___ Listed records

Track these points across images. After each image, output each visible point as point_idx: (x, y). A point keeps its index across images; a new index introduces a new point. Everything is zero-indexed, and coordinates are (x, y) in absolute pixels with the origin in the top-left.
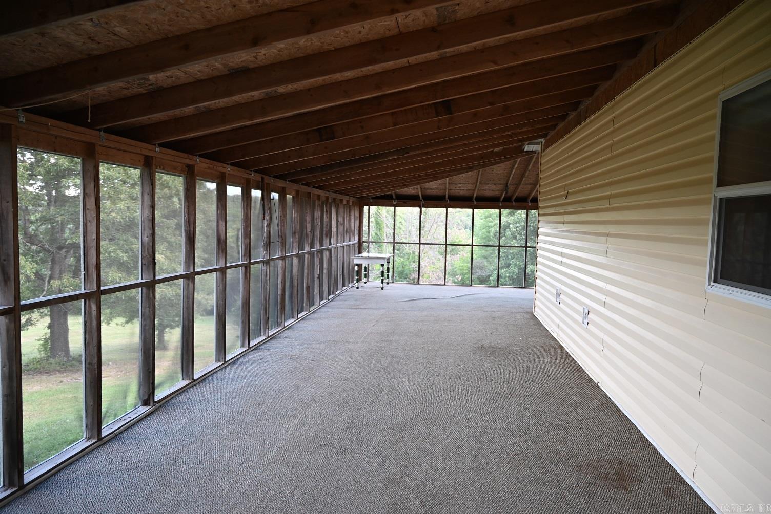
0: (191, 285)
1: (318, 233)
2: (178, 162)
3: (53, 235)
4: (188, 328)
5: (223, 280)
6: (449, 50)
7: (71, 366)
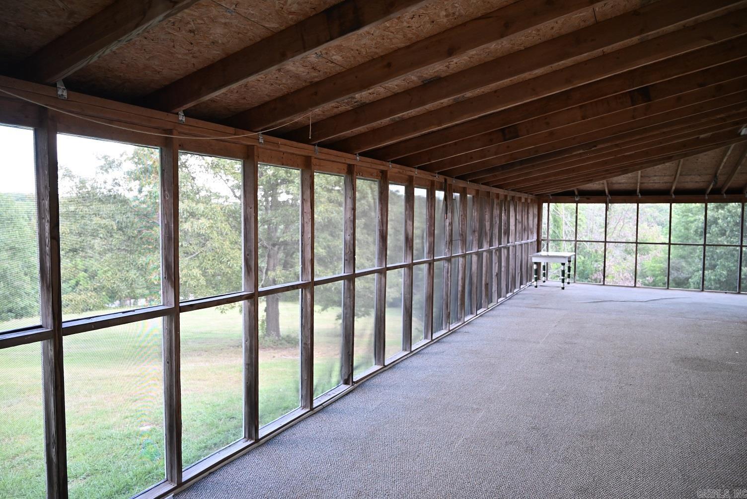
0: (383, 279)
1: (496, 231)
2: (374, 169)
3: (269, 234)
4: (381, 318)
5: (410, 276)
6: (652, 33)
7: (281, 344)
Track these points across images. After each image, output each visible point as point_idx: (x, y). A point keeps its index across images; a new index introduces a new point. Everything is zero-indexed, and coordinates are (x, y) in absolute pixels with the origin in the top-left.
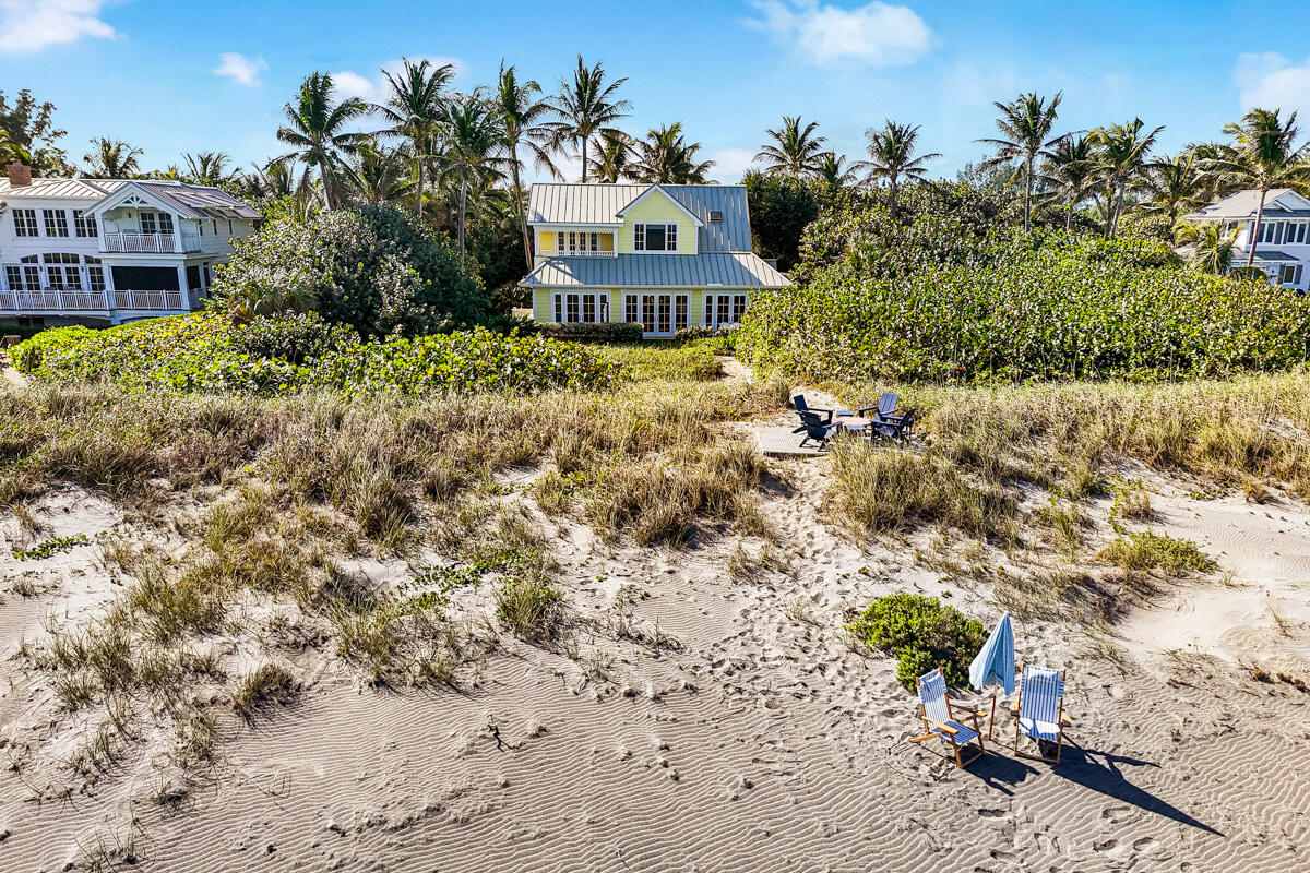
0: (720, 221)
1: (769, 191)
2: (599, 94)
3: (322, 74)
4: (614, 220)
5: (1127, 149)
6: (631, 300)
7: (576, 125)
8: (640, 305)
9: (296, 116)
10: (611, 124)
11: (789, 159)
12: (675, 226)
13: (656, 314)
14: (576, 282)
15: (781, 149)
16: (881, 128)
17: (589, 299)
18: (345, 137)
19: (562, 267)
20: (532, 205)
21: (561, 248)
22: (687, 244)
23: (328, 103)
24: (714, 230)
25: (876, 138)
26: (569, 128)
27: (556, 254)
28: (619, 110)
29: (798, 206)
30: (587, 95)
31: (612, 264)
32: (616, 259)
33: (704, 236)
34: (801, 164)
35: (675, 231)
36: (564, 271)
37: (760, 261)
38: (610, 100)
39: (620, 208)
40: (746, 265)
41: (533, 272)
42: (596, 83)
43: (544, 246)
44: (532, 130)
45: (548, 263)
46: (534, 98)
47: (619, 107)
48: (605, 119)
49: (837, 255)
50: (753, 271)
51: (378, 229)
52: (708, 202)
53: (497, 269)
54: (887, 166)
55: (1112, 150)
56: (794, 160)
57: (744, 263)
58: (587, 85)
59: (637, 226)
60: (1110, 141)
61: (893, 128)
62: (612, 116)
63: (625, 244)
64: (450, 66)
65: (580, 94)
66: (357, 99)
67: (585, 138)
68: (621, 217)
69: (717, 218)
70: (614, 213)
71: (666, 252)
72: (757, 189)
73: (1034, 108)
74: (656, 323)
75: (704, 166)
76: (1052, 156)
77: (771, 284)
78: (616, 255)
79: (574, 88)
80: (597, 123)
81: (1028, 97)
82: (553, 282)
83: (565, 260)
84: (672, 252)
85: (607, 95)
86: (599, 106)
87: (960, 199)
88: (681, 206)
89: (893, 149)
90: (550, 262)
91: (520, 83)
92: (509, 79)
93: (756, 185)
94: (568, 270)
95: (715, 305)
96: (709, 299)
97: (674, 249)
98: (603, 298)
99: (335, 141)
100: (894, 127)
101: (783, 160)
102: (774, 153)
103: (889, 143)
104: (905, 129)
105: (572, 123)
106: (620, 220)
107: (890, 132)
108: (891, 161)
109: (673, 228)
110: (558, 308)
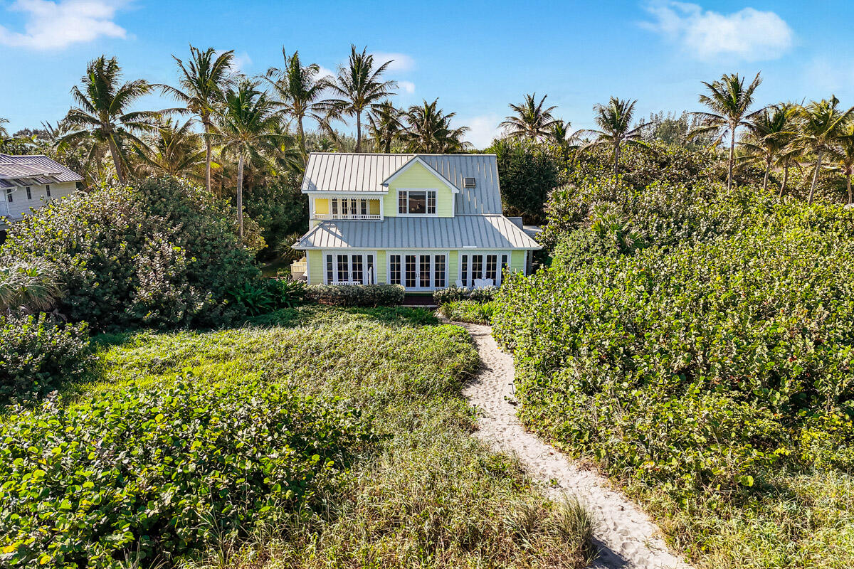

______

_Work instructions_. Rewrite every line of the data above as a numbered list, skipping any blank lines. Leave the pictures out.

_Exercise solution_.
1. Track these points across images. After each image, output each visible point as point_idx: (x, y). A point keeps its index across images; a new index introduces a new point. Everything is zero-indexed, and coordinates are (x, y) in absolute pixels with the origin in the top-left.
2. 0: (191, 285)
3. 1: (318, 233)
4. 2: (178, 162)
5. 3: (53, 235)
6. 4: (188, 328)
7. 5: (223, 280)
8. 6: (449, 50)
9. 7: (71, 366)
10. 0: (383, 279)
11. 1: (496, 231)
12. 2: (374, 169)
13. 3: (269, 234)
14. 4: (381, 318)
15. 5: (410, 276)
16. 6: (652, 33)
17. 7: (281, 344)
18. Track these points across images. After each image, output each visible point as point_idx: (x, y). A point keeps its index across images; a new index introduces a new point. Everything is zero-indexed, and coordinates are (x, y) in absolute pixels with the origin in the top-left.
19. 0: (720, 221)
20. 1: (769, 191)
21. 2: (599, 94)
22. 3: (322, 74)
23. 4: (614, 220)
24. 5: (1127, 149)
25. 6: (631, 300)
26. 7: (576, 125)
27. 8: (640, 305)
28. 9: (296, 116)
29. 10: (611, 124)
30. 11: (789, 159)
31. 12: (675, 226)
32. 13: (656, 314)
33. 14: (576, 282)
34. 15: (781, 149)
35. 16: (881, 128)
36. 17: (589, 299)
37. 18: (345, 137)
38. 19: (562, 267)
39. 20: (532, 205)
40. 21: (561, 248)
41. 22: (687, 244)
42. 23: (328, 103)
43. 24: (714, 230)
44. 25: (876, 138)
45. 26: (569, 128)
46. 27: (556, 254)
47. 28: (619, 110)
48. 29: (798, 206)
49. 30: (587, 95)
50. 31: (612, 264)
51. 32: (616, 259)
52. 33: (704, 236)
53. 34: (801, 164)
54. 35: (675, 231)
55. 36: (564, 271)
56. 37: (760, 261)
57. 38: (610, 100)
58. 39: (620, 208)
59. 40: (746, 265)
60. 41: (533, 272)
61. 42: (596, 83)
62. 43: (544, 246)
63. 44: (532, 130)
64. 45: (548, 263)
65. 46: (534, 98)
66. 47: (619, 107)
67. 48: (605, 119)
68. 49: (837, 255)
69. 50: (753, 271)
70. 51: (378, 229)
71. 52: (708, 202)
72. 53: (497, 269)
73. 54: (887, 166)
74. 55: (1112, 150)
75. 56: (794, 160)
76. 57: (744, 263)
77. 58: (587, 85)
78. 59: (637, 226)
79. 60: (1110, 141)
80. 61: (893, 128)
81. 62: (612, 116)
82. 63: (625, 244)
83. 64: (450, 66)
84. 65: (580, 94)
85. 66: (357, 99)
86. 67: (585, 138)
87. 68: (621, 217)
88. 69: (717, 218)
89. 70: (614, 213)
90. 71: (666, 252)
91. 72: (757, 189)
92. 73: (1034, 108)
93. 74: (656, 323)
94. 75: (704, 166)
95. 76: (1052, 156)
96. 77: (771, 284)
97. 78: (616, 255)
98. 79: (574, 88)
99. 80: (597, 123)
100. 81: (1028, 97)
101. 82: (553, 282)
102. 83: (565, 260)
103. 84: (672, 252)
104. 85: (607, 95)
105. 86: (599, 106)
106. 87: (960, 199)
107. 88: (681, 206)
108. 89: (893, 149)
109. 90: (550, 262)
110. 91: (520, 83)
111. 92: (509, 79)
112. 93: (756, 185)
113. 94: (568, 270)
114. 95: (715, 305)
115. 96: (709, 299)
116. 97: (674, 249)
117. 98: (603, 298)
118. 99: (335, 141)
119. 100: (894, 127)
120. 101: (783, 160)
121. 102: (774, 153)
122. 103: (889, 143)
123. 104: (905, 129)
124. 105: (572, 123)
125. 106: (620, 220)
126. 107: (890, 132)
127. 108: (891, 161)
128. 109: (673, 228)
129. 110: (558, 308)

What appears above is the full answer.